Andrew Gelman has a really nice post on observational medical research. How could I not respond?
In the post he quotes David Madigan who has a fairly strong opinion on the matter:
I’ve been involved in a large-scale drug safety signal detection project for the last two or three years (http://omop.fnih.org). We have shown empirically that for any given safety issue, by judicious choice of observational database (we looked at 10 big ones), method (we looked at about a dozen), and method setup, you can get *any* answer you want – big positive and highly significant RR or big negative and highly significant RR and everything in between. Generally I don’t think there is any way to say definitively that any one of these analysis is a priori obviously stupid (although “experts” will happily concoct an attack on any approach that does not produce the result they like!). The medical journals are full of conflicting analyses and I’ve come to the belief that, at least in the medical arena, the idea human experts *know* the *right* analysis for a particular estimand is false.
This seems overly harsh to me. Dr. Madigan (who I think is an amazing statistician) is working with OMAP, which I recall as being comprised of data sets of fairly low quality data (prescriptions claims for Medicare/MedicAid, GPRD and other clinical databases, and these sorts of databases). It is a necessary evil to get the power to detect rare (but serious) adverse drug outcomes. But these databases are often problematic when extended beyond extremely clear signal detection issues.
The clearest example of high quality medical data is likely to be randomized controlled double-blinded clinical trials. But there is a whole layer of data between these two extremes of data quality (prospective cohort studies, for example) that has also generated a lot of important findings in medicine.

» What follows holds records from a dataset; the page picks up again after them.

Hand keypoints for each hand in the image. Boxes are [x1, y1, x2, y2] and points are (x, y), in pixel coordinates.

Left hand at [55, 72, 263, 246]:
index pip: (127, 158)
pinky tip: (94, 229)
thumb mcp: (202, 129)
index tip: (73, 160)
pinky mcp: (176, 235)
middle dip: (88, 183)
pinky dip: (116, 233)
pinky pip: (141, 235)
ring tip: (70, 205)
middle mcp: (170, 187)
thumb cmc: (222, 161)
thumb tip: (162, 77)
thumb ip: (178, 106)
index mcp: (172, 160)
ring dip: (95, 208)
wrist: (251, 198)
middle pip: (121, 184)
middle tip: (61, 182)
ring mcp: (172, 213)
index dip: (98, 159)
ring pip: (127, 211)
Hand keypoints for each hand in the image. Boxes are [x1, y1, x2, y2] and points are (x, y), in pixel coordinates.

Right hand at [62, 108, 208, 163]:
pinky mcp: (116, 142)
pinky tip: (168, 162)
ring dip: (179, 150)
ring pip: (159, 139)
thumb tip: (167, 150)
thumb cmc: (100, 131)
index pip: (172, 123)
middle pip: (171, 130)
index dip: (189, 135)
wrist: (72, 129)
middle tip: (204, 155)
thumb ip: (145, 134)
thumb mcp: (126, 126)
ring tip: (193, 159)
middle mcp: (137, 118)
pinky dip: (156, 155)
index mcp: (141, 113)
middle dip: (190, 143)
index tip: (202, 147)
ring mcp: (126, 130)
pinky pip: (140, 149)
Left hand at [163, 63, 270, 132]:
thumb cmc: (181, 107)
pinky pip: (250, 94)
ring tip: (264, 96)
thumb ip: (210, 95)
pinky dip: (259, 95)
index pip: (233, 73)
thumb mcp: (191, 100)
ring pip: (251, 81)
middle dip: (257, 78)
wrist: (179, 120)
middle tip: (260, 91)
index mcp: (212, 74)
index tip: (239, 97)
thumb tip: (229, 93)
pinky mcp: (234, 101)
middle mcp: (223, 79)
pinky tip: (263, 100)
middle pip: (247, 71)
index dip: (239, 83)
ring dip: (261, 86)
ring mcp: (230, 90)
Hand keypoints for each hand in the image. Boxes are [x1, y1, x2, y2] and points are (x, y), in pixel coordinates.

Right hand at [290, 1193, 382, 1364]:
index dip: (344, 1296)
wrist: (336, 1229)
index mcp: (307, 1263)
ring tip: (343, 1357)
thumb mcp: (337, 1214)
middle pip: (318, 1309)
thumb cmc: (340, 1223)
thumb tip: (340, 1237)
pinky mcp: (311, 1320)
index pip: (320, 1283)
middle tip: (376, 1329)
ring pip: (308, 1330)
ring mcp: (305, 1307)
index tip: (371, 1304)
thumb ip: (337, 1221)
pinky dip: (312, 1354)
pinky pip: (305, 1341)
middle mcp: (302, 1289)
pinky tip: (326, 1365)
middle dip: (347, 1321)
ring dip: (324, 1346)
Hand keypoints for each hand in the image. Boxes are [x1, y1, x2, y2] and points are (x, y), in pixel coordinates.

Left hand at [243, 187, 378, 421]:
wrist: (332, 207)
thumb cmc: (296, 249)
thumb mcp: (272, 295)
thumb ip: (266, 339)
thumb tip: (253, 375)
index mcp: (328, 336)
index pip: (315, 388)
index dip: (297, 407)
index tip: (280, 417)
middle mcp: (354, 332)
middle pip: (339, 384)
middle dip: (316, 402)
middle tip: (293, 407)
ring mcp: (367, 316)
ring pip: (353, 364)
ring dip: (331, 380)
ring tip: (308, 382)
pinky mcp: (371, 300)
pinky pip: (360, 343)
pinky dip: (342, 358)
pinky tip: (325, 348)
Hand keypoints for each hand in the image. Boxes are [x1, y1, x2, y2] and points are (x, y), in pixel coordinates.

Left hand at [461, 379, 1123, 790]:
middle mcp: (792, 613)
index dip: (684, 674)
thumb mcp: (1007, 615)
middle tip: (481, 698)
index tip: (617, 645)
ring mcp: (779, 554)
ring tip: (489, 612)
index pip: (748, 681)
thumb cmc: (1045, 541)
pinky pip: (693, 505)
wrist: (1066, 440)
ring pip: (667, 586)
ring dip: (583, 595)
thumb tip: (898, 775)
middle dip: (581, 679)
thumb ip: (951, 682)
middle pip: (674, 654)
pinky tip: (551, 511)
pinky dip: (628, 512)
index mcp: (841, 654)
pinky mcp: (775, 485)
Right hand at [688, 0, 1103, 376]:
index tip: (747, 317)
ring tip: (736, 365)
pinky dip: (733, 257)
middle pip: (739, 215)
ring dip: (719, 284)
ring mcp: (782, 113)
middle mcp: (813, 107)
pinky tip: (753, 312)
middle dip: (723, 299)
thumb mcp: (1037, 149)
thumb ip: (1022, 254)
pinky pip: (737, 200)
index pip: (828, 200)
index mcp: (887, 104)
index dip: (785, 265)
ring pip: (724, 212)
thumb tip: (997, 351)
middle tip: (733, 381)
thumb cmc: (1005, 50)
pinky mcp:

Sure, it is true that the prospective cohort studies tend to be underpowered to detect rare adverse drug side effects (for precisely the same reason that RCTs are). But there is a lot of interesting observational medical research that does not generate conflicting results or where the experts really seem to have a good grasp on the problem. The links between serum cholesterol levels and cardiovascular events, for example, seems relatively solid and widely replicated. So do the links between smoking and lung cancer (or cardiovascular disease) in North American and European populations. There is a lot that we can learn with observational work.
So I would be careful to generalize to all of medical research.
That being said, I have a great deal of frustration with medical database research for a lot of the same reasons as David Madigan does. I think the issues with trying to do research in medical claims data would be an excellent series of posts as the topic is way too broad for a single post.